- [WHAT IS REQUIRED]: Return every entry exactly as it is written in the listing.

- [THE DATA]:
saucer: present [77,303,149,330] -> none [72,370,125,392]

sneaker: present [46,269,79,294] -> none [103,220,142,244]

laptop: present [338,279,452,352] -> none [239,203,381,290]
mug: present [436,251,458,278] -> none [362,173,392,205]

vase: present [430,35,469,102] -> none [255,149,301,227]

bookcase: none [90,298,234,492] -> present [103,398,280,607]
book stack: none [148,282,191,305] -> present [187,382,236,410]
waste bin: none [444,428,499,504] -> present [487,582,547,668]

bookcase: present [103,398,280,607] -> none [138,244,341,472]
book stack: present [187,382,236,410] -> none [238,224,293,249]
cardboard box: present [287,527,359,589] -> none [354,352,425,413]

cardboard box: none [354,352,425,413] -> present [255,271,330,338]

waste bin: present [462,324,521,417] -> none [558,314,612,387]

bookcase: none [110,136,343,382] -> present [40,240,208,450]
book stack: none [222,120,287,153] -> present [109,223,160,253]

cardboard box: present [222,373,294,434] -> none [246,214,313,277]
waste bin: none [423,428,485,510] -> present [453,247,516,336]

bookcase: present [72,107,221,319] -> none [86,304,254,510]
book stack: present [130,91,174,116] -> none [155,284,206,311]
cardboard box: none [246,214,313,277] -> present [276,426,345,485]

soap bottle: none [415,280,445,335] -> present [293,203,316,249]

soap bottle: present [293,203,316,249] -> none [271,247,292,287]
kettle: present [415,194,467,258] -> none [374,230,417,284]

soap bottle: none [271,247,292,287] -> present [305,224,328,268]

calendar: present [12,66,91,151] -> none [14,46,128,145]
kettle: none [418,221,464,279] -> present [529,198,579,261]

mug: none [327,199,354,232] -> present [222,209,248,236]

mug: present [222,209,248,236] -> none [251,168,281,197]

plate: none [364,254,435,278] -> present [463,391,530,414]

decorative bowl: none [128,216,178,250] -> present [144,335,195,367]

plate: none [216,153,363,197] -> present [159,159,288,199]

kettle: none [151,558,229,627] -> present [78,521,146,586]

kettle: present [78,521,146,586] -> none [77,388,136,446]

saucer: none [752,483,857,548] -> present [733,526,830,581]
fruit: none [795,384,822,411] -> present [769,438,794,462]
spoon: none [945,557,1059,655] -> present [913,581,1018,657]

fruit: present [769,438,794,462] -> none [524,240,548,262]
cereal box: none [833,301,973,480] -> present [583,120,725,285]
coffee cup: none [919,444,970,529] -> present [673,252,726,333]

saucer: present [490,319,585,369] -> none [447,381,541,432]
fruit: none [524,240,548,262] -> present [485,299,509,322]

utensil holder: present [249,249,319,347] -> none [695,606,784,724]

- [ANSWER AREA]:
saucer: present [77,303,149,330] -> none [72,370,125,392]

sneaker: present [46,269,79,294] -> none [103,220,142,244]

laptop: present [338,279,452,352] -> none [239,203,381,290]
mug: present [436,251,458,278] -> none [362,173,392,205]

vase: present [430,35,469,102] -> none [255,149,301,227]

bookcase: none [90,298,234,492] -> present [103,398,280,607]
book stack: none [148,282,191,305] -> present [187,382,236,410]
waste bin: none [444,428,499,504] -> present [487,582,547,668]

bookcase: present [103,398,280,607] -> none [138,244,341,472]
book stack: present [187,382,236,410] -> none [238,224,293,249]
cardboard box: present [287,527,359,589] -> none [354,352,425,413]

cardboard box: none [354,352,425,413] -> present [255,271,330,338]

waste bin: present [462,324,521,417] -> none [558,314,612,387]

bookcase: none [110,136,343,382] -> present [40,240,208,450]
book stack: none [222,120,287,153] -> present [109,223,160,253]

cardboard box: present [222,373,294,434] -> none [246,214,313,277]
waste bin: none [423,428,485,510] -> present [453,247,516,336]

bookcase: present [72,107,221,319] -> none [86,304,254,510]
book stack: present [130,91,174,116] -> none [155,284,206,311]
cardboard box: none [246,214,313,277] -> present [276,426,345,485]

soap bottle: none [415,280,445,335] -> present [293,203,316,249]

soap bottle: present [293,203,316,249] -> none [271,247,292,287]
kettle: present [415,194,467,258] -> none [374,230,417,284]

soap bottle: none [271,247,292,287] -> present [305,224,328,268]

calendar: present [12,66,91,151] -> none [14,46,128,145]
kettle: none [418,221,464,279] -> present [529,198,579,261]

mug: none [327,199,354,232] -> present [222,209,248,236]

mug: present [222,209,248,236] -> none [251,168,281,197]

plate: none [364,254,435,278] -> present [463,391,530,414]

decorative bowl: none [128,216,178,250] -> present [144,335,195,367]

plate: none [216,153,363,197] -> present [159,159,288,199]

kettle: none [151,558,229,627] -> present [78,521,146,586]

kettle: present [78,521,146,586] -> none [77,388,136,446]

saucer: none [752,483,857,548] -> present [733,526,830,581]
fruit: none [795,384,822,411] -> present [769,438,794,462]
spoon: none [945,557,1059,655] -> present [913,581,1018,657]

fruit: present [769,438,794,462] -> none [524,240,548,262]
cereal box: none [833,301,973,480] -> present [583,120,725,285]
coffee cup: none [919,444,970,529] -> present [673,252,726,333]

saucer: present [490,319,585,369] -> none [447,381,541,432]
fruit: none [524,240,548,262] -> present [485,299,509,322]

utensil holder: present [249,249,319,347] -> none [695,606,784,724]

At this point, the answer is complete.